## [PASSAGE]
== Segment start ==

As of the census of 2000, there were 748 people, 281 households, and 198 families living in the town. The population density was 864.5 PD/sqmi. There were 322 housing units at an average density of 372.2 /sqmi. The racial makeup of the town was 98.93% White, 0.27% Native American, 0.40% Asian, 0.13% from other races, and 0.27% from two or more races. Hispanic or Latino of any race were 0.80% of the population.

There were 281 households, out of which 34.2% had children under the age of 18 living with them, 54.1% were married couples living together, 11.0% had a female householder with no husband present, and 29.2% were non-families. 26.0% of all households were made up of individuals, and 15.3% had someone living alone who was 65 years of age or older. The average household size was 2.48 and the average family size was 2.93.

== Segment end ==

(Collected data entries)
== Segment start ==

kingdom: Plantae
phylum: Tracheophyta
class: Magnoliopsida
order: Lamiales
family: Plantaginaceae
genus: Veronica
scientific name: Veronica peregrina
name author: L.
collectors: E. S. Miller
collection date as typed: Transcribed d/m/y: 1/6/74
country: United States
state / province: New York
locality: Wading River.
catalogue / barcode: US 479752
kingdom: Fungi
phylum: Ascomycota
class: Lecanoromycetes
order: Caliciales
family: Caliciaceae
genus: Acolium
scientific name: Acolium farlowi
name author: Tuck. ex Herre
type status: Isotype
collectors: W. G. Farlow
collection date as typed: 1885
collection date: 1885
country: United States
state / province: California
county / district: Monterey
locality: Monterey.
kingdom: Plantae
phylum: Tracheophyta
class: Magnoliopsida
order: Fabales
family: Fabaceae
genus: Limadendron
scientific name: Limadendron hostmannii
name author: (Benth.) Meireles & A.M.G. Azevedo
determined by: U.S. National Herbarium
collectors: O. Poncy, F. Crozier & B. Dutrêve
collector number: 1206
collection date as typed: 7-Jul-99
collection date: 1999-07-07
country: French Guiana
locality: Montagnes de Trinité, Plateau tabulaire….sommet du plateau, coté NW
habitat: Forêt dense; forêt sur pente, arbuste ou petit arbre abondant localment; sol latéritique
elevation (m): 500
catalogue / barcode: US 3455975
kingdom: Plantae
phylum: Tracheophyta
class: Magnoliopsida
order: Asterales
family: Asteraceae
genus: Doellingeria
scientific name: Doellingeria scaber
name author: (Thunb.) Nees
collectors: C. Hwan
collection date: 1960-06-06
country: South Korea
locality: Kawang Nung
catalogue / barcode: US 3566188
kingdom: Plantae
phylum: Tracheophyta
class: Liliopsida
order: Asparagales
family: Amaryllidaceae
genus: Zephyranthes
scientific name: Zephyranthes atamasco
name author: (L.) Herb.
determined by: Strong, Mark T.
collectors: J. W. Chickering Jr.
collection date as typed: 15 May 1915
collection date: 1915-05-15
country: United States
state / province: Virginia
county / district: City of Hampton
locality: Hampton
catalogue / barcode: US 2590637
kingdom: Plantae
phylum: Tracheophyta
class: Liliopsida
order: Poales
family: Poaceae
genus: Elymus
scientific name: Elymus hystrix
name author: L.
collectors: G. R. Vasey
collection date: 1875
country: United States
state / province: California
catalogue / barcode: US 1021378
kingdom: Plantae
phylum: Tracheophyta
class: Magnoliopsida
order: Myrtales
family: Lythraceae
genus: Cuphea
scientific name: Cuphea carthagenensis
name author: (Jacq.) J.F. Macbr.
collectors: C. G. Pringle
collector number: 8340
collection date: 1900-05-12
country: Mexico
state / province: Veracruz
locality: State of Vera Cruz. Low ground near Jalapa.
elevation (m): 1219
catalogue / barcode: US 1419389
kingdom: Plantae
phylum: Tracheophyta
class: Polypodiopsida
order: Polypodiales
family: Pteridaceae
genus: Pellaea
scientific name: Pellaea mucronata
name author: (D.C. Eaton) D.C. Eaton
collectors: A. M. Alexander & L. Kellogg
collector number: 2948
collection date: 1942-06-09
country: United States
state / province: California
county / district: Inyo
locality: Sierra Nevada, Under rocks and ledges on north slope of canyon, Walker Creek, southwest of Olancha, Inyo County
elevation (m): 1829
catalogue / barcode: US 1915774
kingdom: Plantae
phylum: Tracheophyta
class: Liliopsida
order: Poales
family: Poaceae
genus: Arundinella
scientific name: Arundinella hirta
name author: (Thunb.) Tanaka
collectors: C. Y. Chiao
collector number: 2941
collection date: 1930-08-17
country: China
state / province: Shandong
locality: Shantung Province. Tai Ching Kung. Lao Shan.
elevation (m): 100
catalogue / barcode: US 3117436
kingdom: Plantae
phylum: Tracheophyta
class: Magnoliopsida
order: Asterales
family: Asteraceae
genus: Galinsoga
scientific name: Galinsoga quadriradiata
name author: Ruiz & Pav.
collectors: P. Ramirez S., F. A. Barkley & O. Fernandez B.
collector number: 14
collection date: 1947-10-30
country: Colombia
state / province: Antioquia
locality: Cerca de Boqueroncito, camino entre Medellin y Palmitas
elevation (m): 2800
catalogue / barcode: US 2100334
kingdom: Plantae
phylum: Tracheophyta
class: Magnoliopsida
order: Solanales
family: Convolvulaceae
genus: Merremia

== Segment end ==

## [THINGS TO DO]
**A.** Reproduce word for word the part of the town census passage that opens with the words containing "As of the census" and closes with "of the population.".
**B.** Carry the town census passage forward from the point where it stops.

## [ANSWERS FOR THE EXERCISE]
**A.**
As of the census of 2000, there were 748 people, 281 households, and 198 families living in the town. The population density was 864.5 PD/sqmi. There were 322 housing units at an average density of 372.2 /sqmi. The racial makeup of the town was 98.93% White, 0.27% Native American, 0.40% Asian, 0.13% from other races, and 0.27% from two or more races. Hispanic or Latino of any race were 0.80% of the population.

**B.**
In the town, the population was spread out, with 26.1% under the age of 18, 7.1% from 18 to 24, 25.0% from 25 to 44, 21.5% from 45 to 64, and 20.3% who were 65 years of age or older. The median age was 38 years. For every 100 females, there were 87.5 males. For every 100 females age 18 and over, there were 79.5 males.

The median income for a household in the town was $25,592, and the median income for a family was $30,139. Males had a median income of $25,909 versus $18,125 for females. The per capita income for the town was $12,771. About 20.1% of families and 20.7% of the population were below the poverty line, including 31.7% of those under age 18 and 15.0% of those age 65 or over.